[Data to process Boundary: Start]
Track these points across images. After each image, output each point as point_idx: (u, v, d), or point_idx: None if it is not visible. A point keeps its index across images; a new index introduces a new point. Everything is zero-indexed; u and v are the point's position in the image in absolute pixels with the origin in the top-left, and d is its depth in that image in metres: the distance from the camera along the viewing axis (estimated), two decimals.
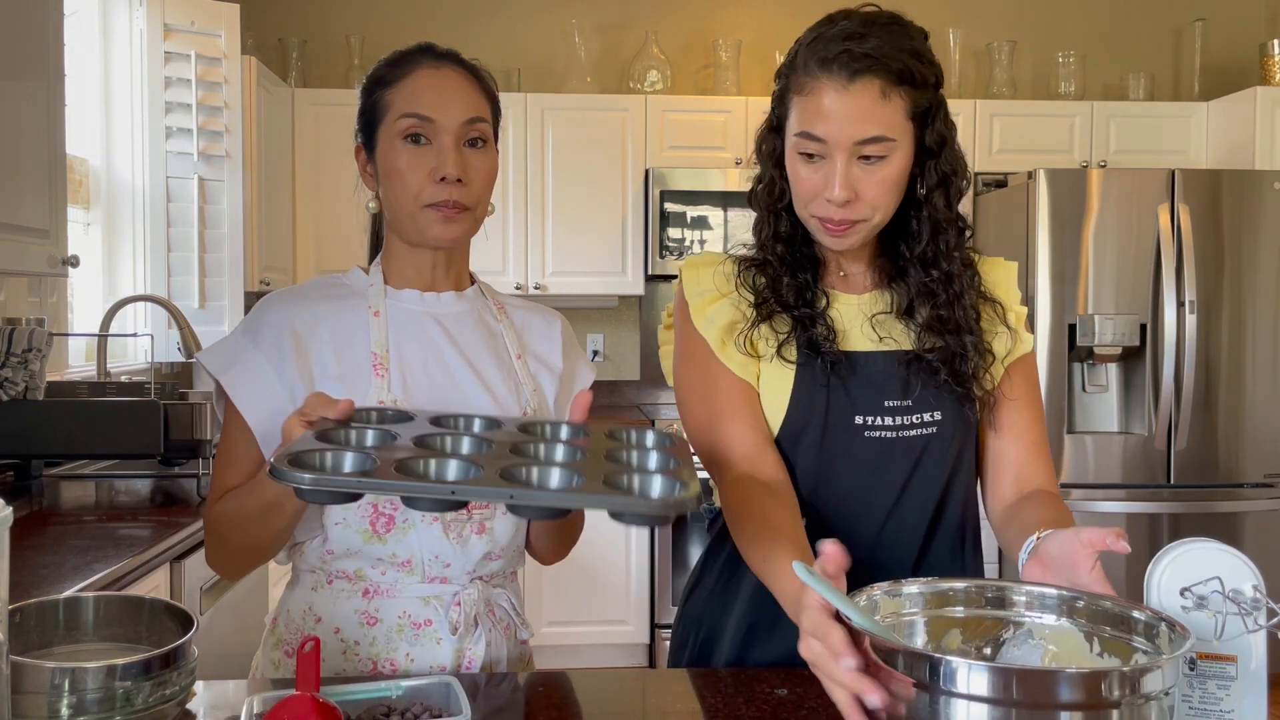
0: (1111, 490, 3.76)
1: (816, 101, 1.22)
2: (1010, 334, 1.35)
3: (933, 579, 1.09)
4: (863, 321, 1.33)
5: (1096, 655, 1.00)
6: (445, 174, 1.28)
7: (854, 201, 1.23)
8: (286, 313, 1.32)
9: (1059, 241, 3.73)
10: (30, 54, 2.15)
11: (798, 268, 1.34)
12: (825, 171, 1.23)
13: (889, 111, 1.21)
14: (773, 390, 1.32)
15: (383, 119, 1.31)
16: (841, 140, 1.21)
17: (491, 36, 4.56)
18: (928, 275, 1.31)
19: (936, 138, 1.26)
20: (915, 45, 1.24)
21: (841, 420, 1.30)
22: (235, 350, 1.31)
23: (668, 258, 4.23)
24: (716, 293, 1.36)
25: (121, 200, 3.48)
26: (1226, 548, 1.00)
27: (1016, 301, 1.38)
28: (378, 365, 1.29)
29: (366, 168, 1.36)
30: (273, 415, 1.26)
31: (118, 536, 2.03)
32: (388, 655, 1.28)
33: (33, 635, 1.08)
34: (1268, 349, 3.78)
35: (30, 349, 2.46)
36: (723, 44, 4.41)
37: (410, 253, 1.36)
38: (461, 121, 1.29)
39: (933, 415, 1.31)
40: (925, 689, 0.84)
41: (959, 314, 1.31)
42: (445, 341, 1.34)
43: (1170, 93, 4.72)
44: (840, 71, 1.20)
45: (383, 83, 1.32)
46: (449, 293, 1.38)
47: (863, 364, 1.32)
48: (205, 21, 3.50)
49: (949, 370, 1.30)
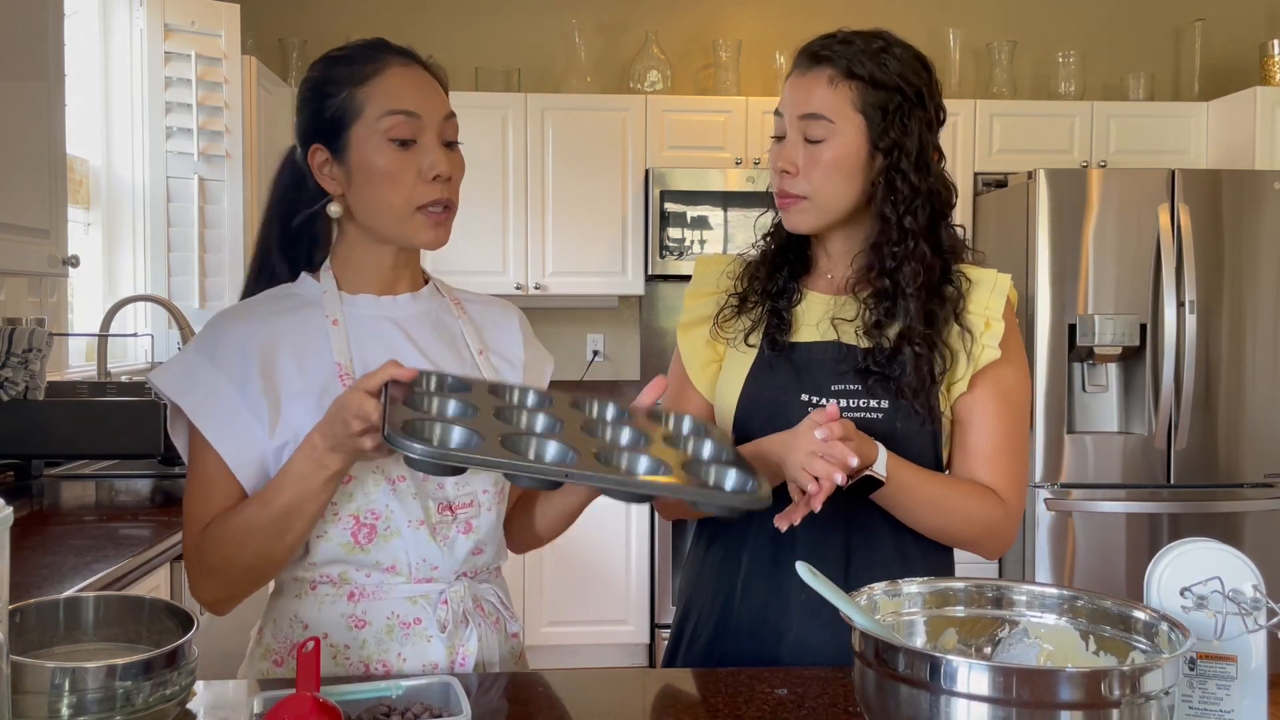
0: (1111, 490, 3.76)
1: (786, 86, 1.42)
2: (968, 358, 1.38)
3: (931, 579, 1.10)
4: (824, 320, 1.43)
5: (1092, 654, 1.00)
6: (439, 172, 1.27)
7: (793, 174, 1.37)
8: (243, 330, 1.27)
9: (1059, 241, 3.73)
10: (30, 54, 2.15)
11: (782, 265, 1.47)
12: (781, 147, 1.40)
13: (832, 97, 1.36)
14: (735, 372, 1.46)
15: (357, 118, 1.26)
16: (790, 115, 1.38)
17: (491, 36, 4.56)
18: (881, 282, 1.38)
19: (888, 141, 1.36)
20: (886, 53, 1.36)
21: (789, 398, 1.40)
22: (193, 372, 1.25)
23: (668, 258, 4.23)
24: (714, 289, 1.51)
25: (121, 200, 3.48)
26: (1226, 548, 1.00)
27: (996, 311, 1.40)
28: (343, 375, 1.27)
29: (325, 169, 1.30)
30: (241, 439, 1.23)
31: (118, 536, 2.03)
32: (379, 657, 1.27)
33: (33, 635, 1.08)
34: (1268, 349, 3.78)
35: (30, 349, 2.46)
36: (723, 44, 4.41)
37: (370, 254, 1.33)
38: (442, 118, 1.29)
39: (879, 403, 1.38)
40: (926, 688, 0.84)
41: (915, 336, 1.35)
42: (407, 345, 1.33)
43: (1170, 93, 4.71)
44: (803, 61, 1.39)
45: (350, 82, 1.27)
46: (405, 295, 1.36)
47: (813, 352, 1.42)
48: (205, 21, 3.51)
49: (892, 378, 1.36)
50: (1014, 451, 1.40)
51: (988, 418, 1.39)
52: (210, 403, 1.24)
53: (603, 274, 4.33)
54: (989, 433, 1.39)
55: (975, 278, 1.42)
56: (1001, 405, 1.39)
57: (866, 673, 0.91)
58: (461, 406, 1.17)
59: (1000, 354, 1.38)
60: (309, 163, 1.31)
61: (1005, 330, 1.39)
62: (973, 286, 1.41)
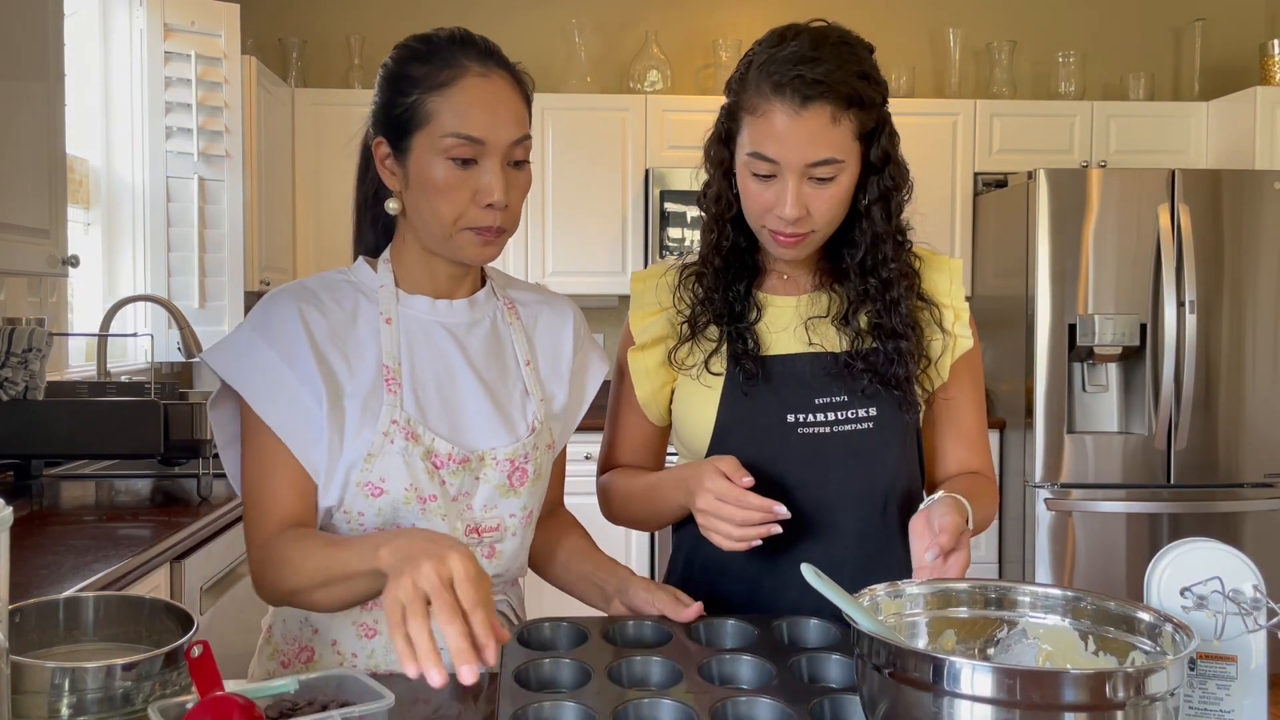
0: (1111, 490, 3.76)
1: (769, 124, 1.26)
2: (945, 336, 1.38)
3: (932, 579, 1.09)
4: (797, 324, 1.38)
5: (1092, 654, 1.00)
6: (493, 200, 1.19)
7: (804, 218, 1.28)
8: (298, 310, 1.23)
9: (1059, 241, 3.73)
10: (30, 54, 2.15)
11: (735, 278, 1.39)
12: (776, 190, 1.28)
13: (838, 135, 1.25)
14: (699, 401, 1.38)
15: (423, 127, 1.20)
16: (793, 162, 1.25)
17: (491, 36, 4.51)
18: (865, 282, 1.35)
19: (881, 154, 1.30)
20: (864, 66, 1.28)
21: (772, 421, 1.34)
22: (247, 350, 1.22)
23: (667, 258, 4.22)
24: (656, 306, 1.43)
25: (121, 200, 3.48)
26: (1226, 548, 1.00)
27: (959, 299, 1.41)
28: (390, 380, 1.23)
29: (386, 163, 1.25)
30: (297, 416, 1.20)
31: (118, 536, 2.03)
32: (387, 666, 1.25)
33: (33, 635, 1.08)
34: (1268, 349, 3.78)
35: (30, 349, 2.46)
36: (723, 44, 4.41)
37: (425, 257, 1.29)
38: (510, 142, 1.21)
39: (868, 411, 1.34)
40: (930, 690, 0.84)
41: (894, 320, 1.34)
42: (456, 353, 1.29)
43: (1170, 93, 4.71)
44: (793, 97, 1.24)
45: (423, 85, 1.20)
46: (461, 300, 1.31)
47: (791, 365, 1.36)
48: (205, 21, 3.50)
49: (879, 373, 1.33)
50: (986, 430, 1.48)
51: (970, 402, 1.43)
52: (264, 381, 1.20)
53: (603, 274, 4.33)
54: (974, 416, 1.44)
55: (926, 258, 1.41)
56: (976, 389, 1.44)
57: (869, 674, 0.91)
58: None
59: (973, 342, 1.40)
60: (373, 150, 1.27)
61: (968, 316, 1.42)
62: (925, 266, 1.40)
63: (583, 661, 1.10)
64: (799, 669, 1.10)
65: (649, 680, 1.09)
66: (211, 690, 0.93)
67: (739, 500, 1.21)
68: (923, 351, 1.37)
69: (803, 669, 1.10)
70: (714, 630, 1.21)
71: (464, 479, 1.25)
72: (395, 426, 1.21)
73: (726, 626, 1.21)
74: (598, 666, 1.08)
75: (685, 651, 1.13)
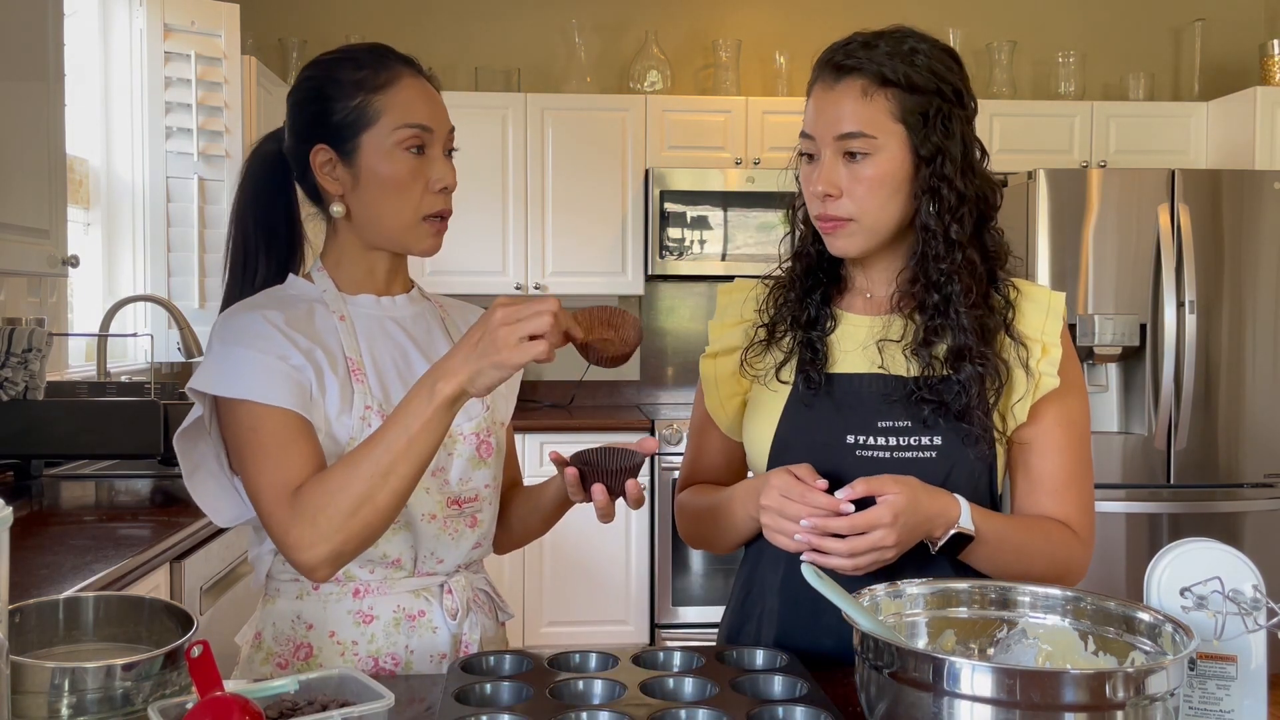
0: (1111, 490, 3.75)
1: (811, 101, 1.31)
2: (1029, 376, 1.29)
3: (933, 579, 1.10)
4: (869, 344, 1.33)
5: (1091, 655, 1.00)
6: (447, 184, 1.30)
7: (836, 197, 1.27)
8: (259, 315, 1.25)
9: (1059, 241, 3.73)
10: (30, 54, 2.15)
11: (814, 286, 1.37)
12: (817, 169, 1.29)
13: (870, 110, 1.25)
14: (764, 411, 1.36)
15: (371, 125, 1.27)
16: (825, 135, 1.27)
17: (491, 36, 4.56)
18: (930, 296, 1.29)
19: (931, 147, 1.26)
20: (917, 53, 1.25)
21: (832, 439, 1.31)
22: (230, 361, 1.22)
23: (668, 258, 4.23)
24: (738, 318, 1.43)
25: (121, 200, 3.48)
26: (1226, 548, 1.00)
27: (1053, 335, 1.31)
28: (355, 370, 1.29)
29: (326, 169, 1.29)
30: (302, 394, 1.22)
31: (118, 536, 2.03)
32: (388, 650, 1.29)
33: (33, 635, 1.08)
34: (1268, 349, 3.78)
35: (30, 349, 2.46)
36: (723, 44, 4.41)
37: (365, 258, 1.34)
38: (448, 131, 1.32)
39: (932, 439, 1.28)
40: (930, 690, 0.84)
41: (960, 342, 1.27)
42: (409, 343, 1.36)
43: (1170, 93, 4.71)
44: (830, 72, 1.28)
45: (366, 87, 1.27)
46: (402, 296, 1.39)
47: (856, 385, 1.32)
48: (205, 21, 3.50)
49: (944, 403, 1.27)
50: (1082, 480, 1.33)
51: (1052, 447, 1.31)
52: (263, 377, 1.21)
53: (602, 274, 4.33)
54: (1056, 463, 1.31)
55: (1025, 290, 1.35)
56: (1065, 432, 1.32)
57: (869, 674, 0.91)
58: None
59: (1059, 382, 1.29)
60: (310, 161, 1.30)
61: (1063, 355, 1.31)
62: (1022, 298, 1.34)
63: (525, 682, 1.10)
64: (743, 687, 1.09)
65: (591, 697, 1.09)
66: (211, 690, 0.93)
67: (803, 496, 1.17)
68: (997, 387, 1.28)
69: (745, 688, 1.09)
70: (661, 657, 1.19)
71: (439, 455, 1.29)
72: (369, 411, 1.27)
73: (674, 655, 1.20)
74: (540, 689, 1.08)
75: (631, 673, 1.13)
[Data to process Boundary: End]
Give again, word for word, the lines above from the first one through the one containing "14: (773, 390, 1.32)"; no pictures.

Track these points across images. After each image, output each point as point_idx: (u, v, d), or point_idx: None if it is not visible. A point keeps its index across images; a new index introduces a new point. Everything is zero-indexed; u and v are the point's position in the image in absolute pixels with the origin in the top-left, and d is its depth in that image in metres: the distance from the camera along the viewing axis (estimated), two decimals.
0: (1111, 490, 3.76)
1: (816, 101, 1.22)
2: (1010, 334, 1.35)
3: (933, 579, 1.09)
4: (863, 321, 1.33)
5: (1096, 655, 1.00)
6: (445, 174, 1.28)
7: (854, 201, 1.23)
8: (286, 313, 1.32)
9: (1059, 241, 3.73)
10: (30, 54, 2.15)
11: (798, 268, 1.34)
12: (825, 171, 1.23)
13: (889, 111, 1.21)
14: (773, 390, 1.32)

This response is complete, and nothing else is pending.